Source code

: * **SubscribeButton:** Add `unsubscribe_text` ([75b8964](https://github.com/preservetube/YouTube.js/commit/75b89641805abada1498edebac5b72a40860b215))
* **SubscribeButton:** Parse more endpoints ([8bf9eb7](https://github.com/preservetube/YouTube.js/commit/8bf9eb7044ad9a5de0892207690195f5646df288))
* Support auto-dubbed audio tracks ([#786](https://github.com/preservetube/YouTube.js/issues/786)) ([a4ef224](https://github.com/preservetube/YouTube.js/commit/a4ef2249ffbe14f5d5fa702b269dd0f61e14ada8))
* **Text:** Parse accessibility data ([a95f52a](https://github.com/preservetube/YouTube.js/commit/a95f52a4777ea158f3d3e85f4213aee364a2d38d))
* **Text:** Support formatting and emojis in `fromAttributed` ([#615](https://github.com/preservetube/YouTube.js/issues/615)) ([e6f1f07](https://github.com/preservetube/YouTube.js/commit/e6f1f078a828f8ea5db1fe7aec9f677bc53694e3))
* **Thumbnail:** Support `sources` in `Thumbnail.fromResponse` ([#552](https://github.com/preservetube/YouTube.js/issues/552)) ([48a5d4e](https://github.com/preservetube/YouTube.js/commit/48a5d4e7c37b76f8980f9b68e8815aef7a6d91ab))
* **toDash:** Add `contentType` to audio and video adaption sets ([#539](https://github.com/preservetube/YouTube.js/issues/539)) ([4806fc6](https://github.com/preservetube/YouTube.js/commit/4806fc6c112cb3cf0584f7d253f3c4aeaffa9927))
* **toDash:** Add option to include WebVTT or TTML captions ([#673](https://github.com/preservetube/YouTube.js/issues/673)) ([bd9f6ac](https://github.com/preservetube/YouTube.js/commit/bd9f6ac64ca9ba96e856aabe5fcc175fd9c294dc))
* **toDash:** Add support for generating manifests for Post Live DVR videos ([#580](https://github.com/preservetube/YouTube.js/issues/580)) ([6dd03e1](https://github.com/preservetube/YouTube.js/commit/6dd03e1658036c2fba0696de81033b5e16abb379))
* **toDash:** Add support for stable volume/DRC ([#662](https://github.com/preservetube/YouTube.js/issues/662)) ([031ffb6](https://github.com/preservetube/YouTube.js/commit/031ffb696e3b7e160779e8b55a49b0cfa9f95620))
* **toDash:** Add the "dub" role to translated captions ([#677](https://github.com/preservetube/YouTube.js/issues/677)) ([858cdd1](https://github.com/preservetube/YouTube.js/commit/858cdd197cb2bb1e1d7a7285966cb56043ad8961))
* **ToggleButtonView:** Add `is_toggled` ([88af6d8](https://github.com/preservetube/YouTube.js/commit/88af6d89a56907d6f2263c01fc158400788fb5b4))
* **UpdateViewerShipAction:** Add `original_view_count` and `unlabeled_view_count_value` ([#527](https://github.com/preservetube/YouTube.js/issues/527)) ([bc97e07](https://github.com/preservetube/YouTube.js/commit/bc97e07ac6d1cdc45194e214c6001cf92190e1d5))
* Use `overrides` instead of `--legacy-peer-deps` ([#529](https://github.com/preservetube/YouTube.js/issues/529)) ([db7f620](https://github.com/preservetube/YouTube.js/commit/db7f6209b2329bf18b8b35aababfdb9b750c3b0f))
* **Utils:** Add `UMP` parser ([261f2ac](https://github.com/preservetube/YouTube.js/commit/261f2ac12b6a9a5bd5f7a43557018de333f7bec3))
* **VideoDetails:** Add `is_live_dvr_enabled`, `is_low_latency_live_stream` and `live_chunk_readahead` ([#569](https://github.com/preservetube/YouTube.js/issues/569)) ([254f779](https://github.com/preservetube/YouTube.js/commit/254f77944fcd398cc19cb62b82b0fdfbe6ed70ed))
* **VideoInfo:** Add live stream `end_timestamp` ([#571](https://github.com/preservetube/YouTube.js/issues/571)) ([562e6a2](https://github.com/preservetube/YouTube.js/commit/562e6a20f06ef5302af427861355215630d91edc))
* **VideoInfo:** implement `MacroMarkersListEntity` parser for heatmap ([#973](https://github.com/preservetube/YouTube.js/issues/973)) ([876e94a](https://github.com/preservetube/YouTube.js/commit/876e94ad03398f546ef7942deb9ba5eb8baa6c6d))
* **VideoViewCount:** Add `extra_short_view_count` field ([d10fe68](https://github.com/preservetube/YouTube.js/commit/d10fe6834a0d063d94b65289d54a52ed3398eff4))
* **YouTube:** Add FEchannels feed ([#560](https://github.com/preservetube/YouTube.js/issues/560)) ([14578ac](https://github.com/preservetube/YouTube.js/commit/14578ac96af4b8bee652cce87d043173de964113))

● ● ●

_PROBLEM TO WORK ON_
Collect every line in the entries above that contains the string "captions", and copy each such line unchanged.

_PROBLEM SOLUTION_
* **toDash:** Add option to include WebVTT or TTML captions ([#673](https://github.com/preservetube/YouTube.js/issues/673)) ([bd9f6ac](https://github.com/preservetube/YouTube.js/commit/bd9f6ac64ca9ba96e856aabe5fcc175fd9c294dc))
* **toDash:** Add the "dub" role to translated captions ([#677](https://github.com/preservetube/YouTube.js/issues/677)) ([858cdd1](https://github.com/preservetube/YouTube.js/commit/858cdd197cb2bb1e1d7a7285966cb56043ad8961))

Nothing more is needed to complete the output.